Lea-Marie erhält Schadensersatz. Allerdings steht die Höhe noch nicht fest. Der Streitwert in dem Prozess wurdeaber von 30 000 auf 80 000 Euro festgelegt. Grund sind die schlimmen Verletzungen des Kindes, die eine lebenslange Nachsorge und Beeinträchtigung nach sich ziehen. Das war am Freitag das Ergebnis in der Schmerzensgeldklage des durch die eigene Mutter misshandelten Kindes aus Teterow gegen den Ex-Landkreis Güstrow, das die 10. Zivilkammer des Landgerichtes Rostock verkündete.

Der heute zehnjährigen Lea-Marie steht Geld vom 9. Juli 2003 bis 12. Juni 2006 zu (siehe „Der Fall: Chronologie).
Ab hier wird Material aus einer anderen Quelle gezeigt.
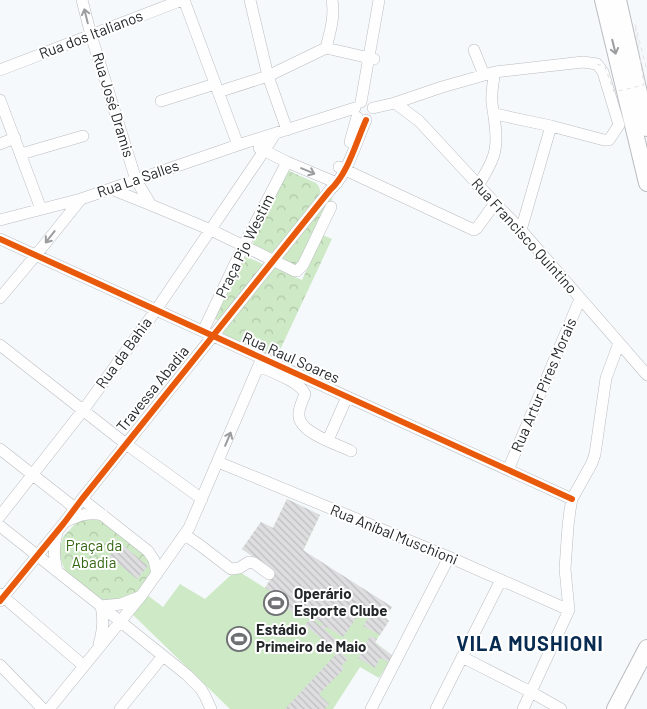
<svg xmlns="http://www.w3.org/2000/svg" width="647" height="709" font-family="Barlow,sans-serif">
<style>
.grass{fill:#cee9c6}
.forest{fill:url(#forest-crowns)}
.building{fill:url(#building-back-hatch)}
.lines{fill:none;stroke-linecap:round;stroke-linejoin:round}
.minor-casing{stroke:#babcbf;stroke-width:12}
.highway-casing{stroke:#babcbf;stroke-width:18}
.minor{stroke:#fefeff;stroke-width:11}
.highway{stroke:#fefeff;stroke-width:16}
.path-bridge{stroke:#e1e2e2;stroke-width:1;stroke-dasharray:4 4;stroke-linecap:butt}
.cycleway-casing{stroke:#fff;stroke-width:9}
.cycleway{stroke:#e8590c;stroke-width:6}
.oneway{stroke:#9c9d9f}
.labels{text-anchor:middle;stroke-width:4;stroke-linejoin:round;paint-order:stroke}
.street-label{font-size:15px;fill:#242729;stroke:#fff}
.park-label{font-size:15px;fill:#346714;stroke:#fff}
.poi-label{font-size:15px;font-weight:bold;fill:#242729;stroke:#fff;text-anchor:start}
.district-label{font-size:20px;font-weight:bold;letter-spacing:1px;fill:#082b52;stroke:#fff}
</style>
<defs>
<pattern id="forest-crowns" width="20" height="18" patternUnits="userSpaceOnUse" patternTransform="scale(1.25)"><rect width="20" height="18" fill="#cee9c6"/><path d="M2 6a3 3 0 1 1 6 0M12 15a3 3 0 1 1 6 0" fill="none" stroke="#b1c8aa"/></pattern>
<pattern id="building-back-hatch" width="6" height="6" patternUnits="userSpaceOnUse" patternTransform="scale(1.25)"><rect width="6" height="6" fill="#dedee1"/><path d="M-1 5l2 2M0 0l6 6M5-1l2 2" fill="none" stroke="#bebec1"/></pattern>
</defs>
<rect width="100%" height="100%" fill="#f6f9fc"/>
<path class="grass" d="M287 499 320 515 303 551 392 607 385 617 389 621 375 642 393 656 379 678 360 667 333 709H230L131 613 146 594 163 607 180 584 205 599 233 573 238 571 265 588 275 572 242 549 261 522 273 528Z"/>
<path class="forest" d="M287 170 316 183C321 188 321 192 318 198L270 255 251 247Z
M333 198 300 263 296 266 283 264 282 256 328 200Z
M323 235 332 239 279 352 273 349 269 359 223 334V331L273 267 302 280Z
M245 256 265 265 220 319 216 320 215 318Z
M97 517 144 553 149 561 151 571 147 580 132 597 110 602 96 597 68 575 63 566 59 552 63 537 75 524 84 519Z"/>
<path class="building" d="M287 499 320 515 303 550 392 607 385 618 389 621 380 635 363 626 369 617 361 611 343 637 327 627 324 629 341 644 335 650 305 625 311 618 320 626 323 624 301 611 297 617 285 606 288 602 265 588 275 572 242 549 261 522 273 528Z
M120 543 148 566 137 579 109 556Z
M370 636 377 639 375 643 393 656 389 662 380 658 375 668 358 658Z
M338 650 348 659 341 666 344 669 319 694 329 704 325 709H285L337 653Z"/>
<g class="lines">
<defs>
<path id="minor" d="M82 0 91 35 136 180 151 205 211 230 295 271H297L303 265 331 207
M184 0 238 145
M250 0 268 76 287 130
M326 48C330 32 335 17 332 0
M474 50 484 75
M0 70 182 0
M218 92 268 76 326 48 374 59
M0 100 41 209
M161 101 215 84
M361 102 379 0
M395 103 419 121 495 203 521 230 647 375
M373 108 395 103 442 87 495 72 583 62 597 64 603 72 619 125 609 140H604L551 126
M495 114 551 126 521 230
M350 142 357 117
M0 144 15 138
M259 148 287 162 337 183
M21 154 83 136
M339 167 474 230 477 228 495 203
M478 186C484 175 493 163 495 150 498 135 494 118 492 103 491 93 493 82 495 72
M111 189 151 205
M0 220 81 199 238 145 355 108
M0 239 572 499
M0 298 36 255 81 199
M203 331 243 247 287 162
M0 345 126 444 202 499
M259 366C271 372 300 381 305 394 303 400 299 407 299 413 296 432 337 444 351 451
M328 440 347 397
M0 449 75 508
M218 462 449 557 569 610
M508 470 580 299
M82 499 148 551 154 560 157 574
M0 516 84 409 156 310 264 151 275 134
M67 521C79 515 89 512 103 515
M0 526 101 606 187 675 201 689 205 696 211 709
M57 533C53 547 54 557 57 571
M185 535 201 546 231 569 239 568 249 562 254 563 269 574
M0 594 84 666
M0 601 64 523 82 499 330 190C348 174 356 142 366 120
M99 644C103 631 104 619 101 606L121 604 139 597
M462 657 531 692 561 709
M0 665 43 709
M49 709 141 596 189 528 262 358
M120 709 163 656
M371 709 449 557
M436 709 501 580
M523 709 569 610 565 569 568 526 570 510 572 499 592 463 595 454 606 378 619 343"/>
<path id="highway" d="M603 0 647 183
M618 0 647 128
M615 709 647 648"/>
</defs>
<use href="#minor" class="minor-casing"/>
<use href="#highway" class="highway-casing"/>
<use href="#minor" class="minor"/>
<use href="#highway" class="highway"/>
<path class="path-bridge" d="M597 64 605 67 614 92 644 85 635 24 647 70"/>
<defs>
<path id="cycleway" d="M0 239 572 499
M0 601 64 523 82 499 330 190C348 174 356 142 366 120"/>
</defs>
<use href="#cycleway" class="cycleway-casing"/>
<use href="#cycleway" class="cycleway"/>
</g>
<defs><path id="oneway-shaft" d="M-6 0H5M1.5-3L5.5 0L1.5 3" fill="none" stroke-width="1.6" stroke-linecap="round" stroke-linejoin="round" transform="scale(1.25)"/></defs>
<g class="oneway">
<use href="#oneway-shaft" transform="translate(86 16) rotate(-104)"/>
<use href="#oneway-shaft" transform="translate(614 47) rotate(76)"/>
<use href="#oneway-shaft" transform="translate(308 171) rotate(23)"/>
<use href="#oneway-shaft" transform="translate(50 237) rotate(128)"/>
<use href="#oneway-shaft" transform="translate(228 439) rotate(-67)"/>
</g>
<defs>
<symbol id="stadium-ring" viewBox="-11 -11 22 22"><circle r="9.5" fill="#fff" stroke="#6e7073" stroke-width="1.5"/><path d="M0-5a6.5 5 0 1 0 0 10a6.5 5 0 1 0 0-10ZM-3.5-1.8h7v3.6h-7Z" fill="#6e7073"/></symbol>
</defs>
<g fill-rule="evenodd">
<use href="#stadium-ring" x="262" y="589" width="28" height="28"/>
<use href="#stadium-ring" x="225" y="625" width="28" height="28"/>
</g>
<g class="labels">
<g class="street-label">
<text transform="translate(91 35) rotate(-21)" y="5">Rua dos Italianos</text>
<text transform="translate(113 105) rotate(73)" y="5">Rua José Dramis</text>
<text transform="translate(138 179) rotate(-19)" y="5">Rua La Salles</text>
<text transform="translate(524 236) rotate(48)" y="5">Rua Francisco Quintino</text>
<text transform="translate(245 246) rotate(-64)" y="5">Praça Pjo Westim</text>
<text transform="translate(124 353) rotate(-54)" y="5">Rua da Bahia</text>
<text transform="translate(291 358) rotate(24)" y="5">Rua Raul Soares</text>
<text transform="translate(544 385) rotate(-67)" y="5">Rua Artur Pires Morais</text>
<text transform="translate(153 389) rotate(-51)" y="5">Travessa Abadia</text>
<text transform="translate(394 535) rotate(22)" y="5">Rua Aníbal Muschioni</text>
</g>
<g class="park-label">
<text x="94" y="551">Praça da<tspan x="94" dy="17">Abadia</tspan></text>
</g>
<g class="poi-label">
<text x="294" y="599">Operário<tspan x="294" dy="17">Esporte Clube</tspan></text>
<text x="256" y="635">Estádio<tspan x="256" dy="17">Primeiro de Maio</tspan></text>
</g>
<g class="district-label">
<text x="530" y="651">VILA MUSHIONI</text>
</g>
</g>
</svg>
Der Landkreis sei zudem verpflichtet, dem Kind alle weiteren materiellen und immateriellen Schäden aus dem Vorfall der fahrlässigen Körperverletzung zu ersetzen, soweit sie nicht auf Sozialversicherungsträger übergegangen seien, heißt es in der Urteilsbegründung.

Für die Kammer gibt es keinen Zweifel daran, dass der Landkreis durch eine seiner Jugendamtsmitarbeiterinnen eine Pflichtverletzung begangen hat, für die der Kreis haftet. Die Mitarbeiterin sei verpflichtet gewesen, dem Hinweis der Demminer Kinderärztin vom 31. Mai 2003 auf die häufigen Verletzungen des Kindes nachzugehen, die Information an die zuständige Mitarbeiterin verlässlich weiterzugeben, so dass Hausbesuche bei der Mutter des Kindes hätten veranlasst werden können. Ein Einschreiten des Jugendamtes sei wegen des ärztlichen Hinweises geboten gewesen. Das Gericht geht davon aus, dass die Mutter zunächst weitere Verletzungshandlungen unterlassen hätte. „Die überforderte Mutter hätte die Hilfe des Jugendamtes bei der Erziehung angenommen, so dass es zu weiteren eskalierenden Handlungen nicht gekommen wäre“, war sich der Vorsitzende Richter sicher. Jedenfalls sei anzunehmen, dass den Jugendamtsmitarbeitern bei weiteren Hausbesuchen auch die körperlich schlechte Verfassung des damals zweijährigen Kindes aufgefallen wäre, so der Richter weiter.

Das Urteil ist noch nicht rechtskräftig. Es wird damit gerechnet, dass der Landkreis Berufung beim Oberlandesgericht gegen dieses Urteil einlegen wird. Erst danach wird über die Höhe des Schmerzensgeldes entschieden.
Der Vorsitzende Richter machte aber gestern klar, dass keine Verjährung vorliegt und die Ärzte des Demminer Krankenhauses nicht mehr belangt werden können. Das waren Punkte, mit denen der Landkreis argumentierte.